The Netherlands has at least two systems:

https://en.m.wikipedia.org/wiki/LF-routes

https://en.m.wikipedia.org/wiki/Numbered-node_cycle_network

and neither article emphasizes the dramatic difference between these and the US system, possibly because it’s utterly obvious to anyone who has ever used the Dutch system: the Dutch bike routes are far, far higher quality. You can bike from almost anywhere to almost anywhere with the bulk of the route (at least outside of a city center) on paths are well separated from cars or even nowhere near a road at all. A lot of them even separate pedestrians from bikes or separate fast bikes from slow bikes. Even the worse bike paths are better than most bike paths in the US. If you ride the bike paths to a major store or a mall, you will generally find that the dedicated bike parking is closer than the car parking. If you go to a smaller store, a cafe or a house, you will be able to get from the nearest bike path to the building without crossing a traffic lane. If you go to a busy area, you might find a double decker bike parking lot!

This works well in a country with more bikes than people. Those paths are heavily utilized.

The US has excellent bike paths as well, but they are largely the exception, not the norm, and the almost entirely fail to connect into a cohesive system on which you can safely bike from point A to point B without ending up on nasty roads for large fractions of the trip.

dynm•5mo ago
I'm confused. Usually a "natural experiment" is a chance event that affects some random subset of a population. Here, they seem to be using "natural experiment" to refer to the event that someone decides to move to a different city. But obviously the subset of people in Amarilllo, TX who decide to move to New York, NY are going to be somewhat different than the subset who don't.
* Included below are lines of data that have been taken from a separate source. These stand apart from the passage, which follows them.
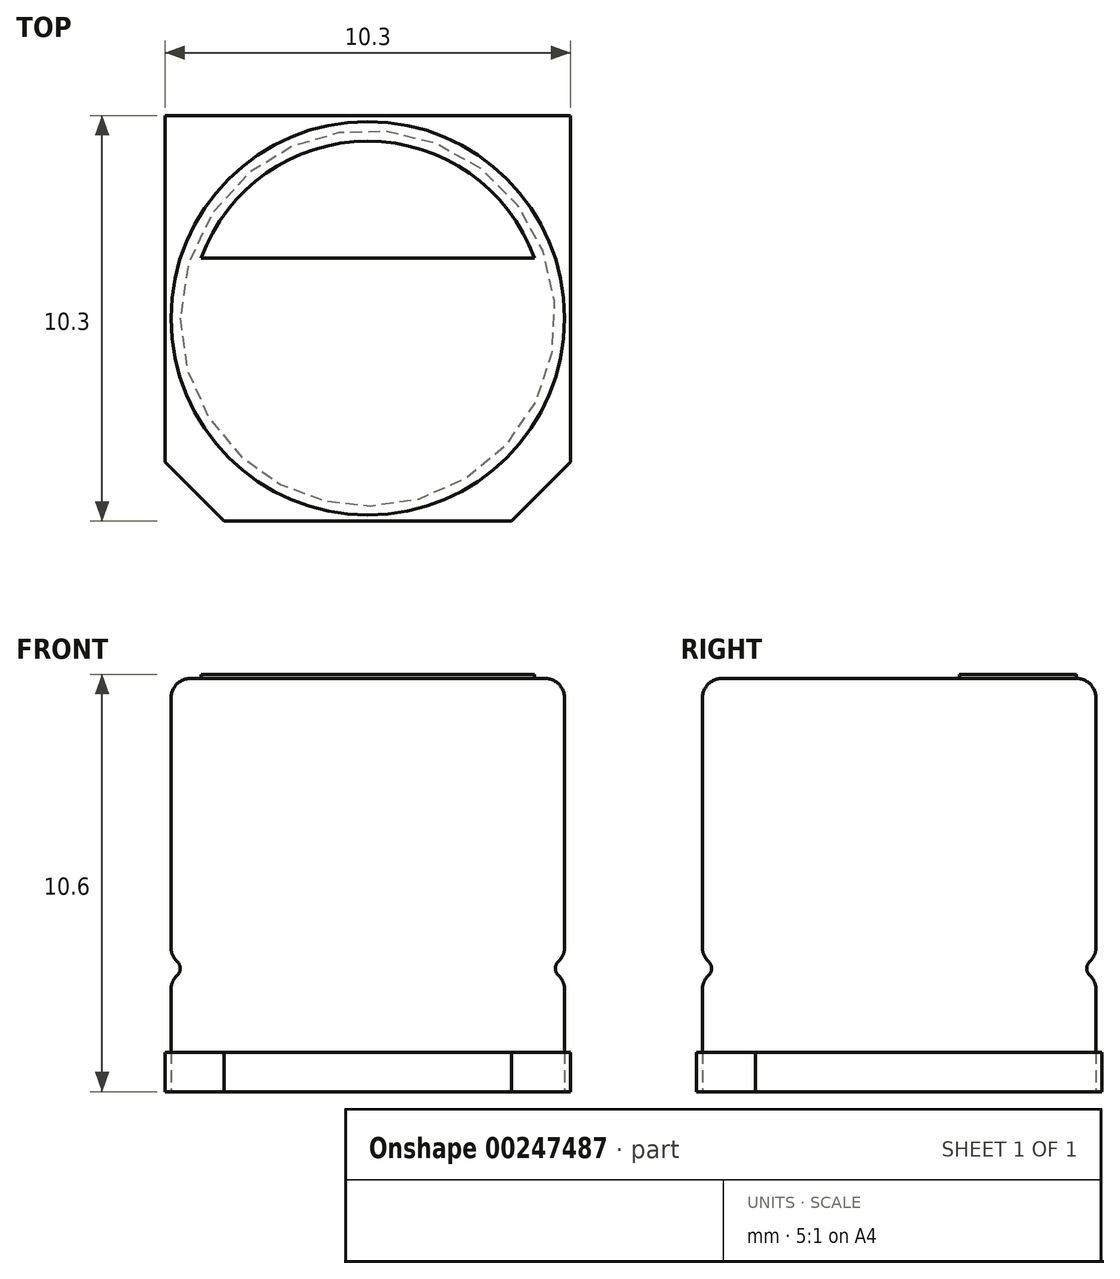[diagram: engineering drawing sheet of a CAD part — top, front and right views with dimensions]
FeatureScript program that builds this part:
annotation { "Feature Type Name" : "Feature", "Feature Type Description" : "" }
export const myFeature = defineFeature(function(context is Context, id is Id, definition is map)
    precondition{}
    {
        {
            var Q0;
            Q0=qCreatedBy(makeId("Front.planeOp"),FACE);
            var sketch = newSketch(context, id + "F0", { "sketchPlane" : qUnion([Q0])});
            skLineSegment(sketch, "E0.bottom", {"start": v(0, 0) * mm, "end": v(5, 0) * mm});
            skLineSegment(sketch, "E0.top", {"start": v(0, 10.5) * mm, "end": v(5, 10.5) * mm});
            skLineSegment(sketch, "E0.left", {"start": v(0, 0) * mm, "end": v(0, 10.5) * mm});
            skLineSegment(sketch, "E0.right", {"start": v(5, 0) * mm, "end": v(5, 2.9) * mm});
            skArc(sketch, "E1", {"start": v(5, 3.37) * mm, "mid": v(4.77, 3.13) * mm, "end": v(5, 2.9) * mm});
            skLineSegment(sketch, "E2.trimOffspring", {"start": v(5, 3.37) * mm, "end": v(5, 10.5) * mm});
            skSolve(sketch);
        }
        {
            var Q0;
            Q0=makeQuery(id+"F0.imprint","IMPRINT",FACE,{"disambiguationData":[TD([[makeQuery(id+"F0.imprint","IMPRINT",EDGE,{"derivedFrom":sQuery(id+"F0.wireOp",EDGE,"E0.bottom")}),1.0]])]});
            var Q1;
            Q1=sQuery(id+"F0.wireOp",EDGE,"E0.left");
            revolve(context, id + "F1", {"entities" : qUnion([Q0]), "axis" : qUnion([Q1]), "revolveType" : RevolveType.FULL});
        }
        {
            var Q0;
            Q0=makeQuery(id+"F1.opRevolve","SWEPT_EDGE",EDGE,{"disambiguationData":[OSD([sQuery(id+"F0.wireOp",EDGE,"E0.top"),sQuery(id+"F0.wireOp",EDGE,"E2.trimOffspring")])]});
            var Q1;
            Q1=makeQuery(id+"F1.opRevolve","SWEPT_EDGE",EDGE,{"disambiguationData":[OSD([sQuery(id+"F0.wireOp",EDGE,"E1"),sQuery(id+"F0.wireOp",EDGE,"E2.trimOffspring")])]});
            var Q2;
            Q2=makeQuery(id+"F1.opRevolve","SWEPT_EDGE",EDGE,{"disambiguationData":[OSD([sQuery(id+"F0.wireOp",EDGE,"E0.right"),sQuery(id+"F0.wireOp",EDGE,"E1")])]});
            fillet(context, id + "F2", {"entities" : qUnion([Q0, Q1, Q2]), "radius" : .5 * mm, "tangentPropagation" : true, "allowEdgeOverflow" : false});
        }
        {
            var Q0;
            Q0=makeQuery(id+"F1.opRevolve","SWEPT_FACE",FACE,{"disambiguationData":[OSD([sQuery(id+"F0.wireOp",EDGE,"E0.bottom")])]});
            var sketch = newSketch(context, id + "F3", { "sketchPlane" : qUnion([Q0])});
            skLineSegment(sketch, "E3.rect.bottom", {"start": v(5.15, -5.15) * mm, "end": v(-5.15, -5.15) * mm});
            skLineSegment(sketch, "E3.rect.top", {"start": v(5.15, 5.15) * mm, "end": v(-5.15, 5.15) * mm});
            skLineSegment(sketch, "E3.rect.left", {"start": v(5.15, -5.15) * mm, "end": v(5.15, 5.15) * mm});
            skLineSegment(sketch, "E3.rect.right", {"start": v(-5.15, -5.15) * mm, "end": v(-5.15, 5.15) * mm});
            skPoint(sketch, "E3.rect.middle", {"position": v(0, 0) * mm});
            skSolve(sketch);
        }
        {
            var Q0;
            Q0=qSketchRegion(id+"F3",true);
            extrude(context, id + "F4", {"entities" : qUnion([Q0]), "oppositeDirection" : true, "depth" : 1 * mm});
        }
        {
            var Q0;
            Q0=makeQuery(id+"F4.opExtrude","SWEPT_EDGE",EDGE,{"disambiguationData":[OSD([sQuery(id+"F3.wireOp",EDGE,"E3.rect.top"),sQuery(id+"F3.wireOp",EDGE,"E3.rect.right")])]});
            var Q1;
            Q1=makeQuery(id+"F4.opExtrude","SWEPT_EDGE",EDGE,{"disambiguationData":[OSD([sQuery(id+"F3.wireOp",EDGE,"E3.rect.top"),sQuery(id+"F3.wireOp",EDGE,"E3.rect.left")])]});
            chamfer(context, id + "F5", {"entities" : qUnion([Q0, Q1]), "width" : 1.5 * mm, "tangentPropagation" : true});
        }
        {
            var Q0;
            Q0=makeQuery(id+"F1.opRevolve","SWEPT_FACE",FACE,{"disambiguationData":[OSD([sQuery(id+"F0.wireOp",EDGE,"E0.top")])]});
            var sketch = newSketch(context, id + "F6", { "sketchPlane" : qUnion([Q0])});
            skLineSegment(sketch, "E4.top", {"start": v(-4.23, 1.53) * mm, "end": v(4.23, 1.53) * mm});
            skArc(sketch, "E5", {"start": v(-4.23, 1.53) * mm, "mid": v(0, 4.5) * mm, "end": v(4.23, 1.53) * mm});
            skSolve(sketch);
        }
        {
            var Q0;
            Q0=qSketchRegion(id+"F6",true);
            extrude(context, id + "F7", {"entities" : qUnion([Q0]), "depth" : .1 * mm});
        }
    });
So isn't this confounded?

It's really strange that they just jump into the paper and keep saying "natural experiment" over and over again without any justification that they actually have one. They do eventually get to this in the "Selection effects in relocation and mobile app usage" section, but I think they really downplay the seriousness of the issue.

jt2190•5mo ago
I think they were claiming that people who move to certain cities increase their activity after moving, regardless of where they come from.
cadamsdotcom•5mo ago
All I could glean from the abstract is that people walk more in walkable cities.